Critical Perspectives and Counterpoints
While the productivity gains are staggering, the project sparked significant debate among the developer community regarding the quality of AI-generated Rust.
The "AI Slop" Concern
Several critics pointed out that the original RSL library was only 36K lines of C++. The fact that the AI-generated Rust version reached 130K lines suggests a lack of conciseness and potential "slop."
"Rust is supposed to be more expressive and concise. Yet, AI generated 130k LoCs. I guess nobody understands how this code works and nobody can tell if it actually works."
The Idiomatic Rust Problem
Another common critique is that AI often struggles with Rust's borrow checker, leading to unidiomatic code. To satisfy the compiler, AI agents frequently resort to excessive .clone() calls or wrapping everything in Arc<Mutex<...>>.

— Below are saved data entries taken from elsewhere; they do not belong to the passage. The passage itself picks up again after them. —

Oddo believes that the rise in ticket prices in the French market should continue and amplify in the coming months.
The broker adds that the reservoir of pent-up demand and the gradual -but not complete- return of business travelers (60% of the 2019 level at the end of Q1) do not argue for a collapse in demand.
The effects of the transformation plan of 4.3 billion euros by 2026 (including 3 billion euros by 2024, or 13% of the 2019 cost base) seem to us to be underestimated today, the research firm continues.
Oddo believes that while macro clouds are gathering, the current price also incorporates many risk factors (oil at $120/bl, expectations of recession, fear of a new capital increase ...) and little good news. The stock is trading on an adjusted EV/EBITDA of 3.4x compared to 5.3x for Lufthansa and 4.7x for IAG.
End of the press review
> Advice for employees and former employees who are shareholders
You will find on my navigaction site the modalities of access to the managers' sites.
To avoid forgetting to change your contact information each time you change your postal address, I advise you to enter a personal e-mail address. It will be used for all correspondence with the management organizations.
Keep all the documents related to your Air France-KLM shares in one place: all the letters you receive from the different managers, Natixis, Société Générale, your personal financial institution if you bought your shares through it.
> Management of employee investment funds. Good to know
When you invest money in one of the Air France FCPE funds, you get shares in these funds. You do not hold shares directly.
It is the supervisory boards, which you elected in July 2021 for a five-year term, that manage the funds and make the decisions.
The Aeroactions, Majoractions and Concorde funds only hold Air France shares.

"LLMs path straight to the goal. Problem: code doesn't compile. Solution: more clone()"
This suggests that while AI can achieve safety (the code compiles and passes tests), it may fail at liveness or efficiency by bypassing the architectural thinking usually required to solve borrow-checker errors.
Future Outlook
The project concludes with a vision for more autonomous AI agents. The author envisions a future where AI can handle end-to-end user story execution, automate the entire contract-to-test workflow, and conduct autonomous performance experiments without human steering. As the industry moves toward "vibe coding," the role of the architect shifts from writing lines of code to defining the constraints, contracts, and goals of the system.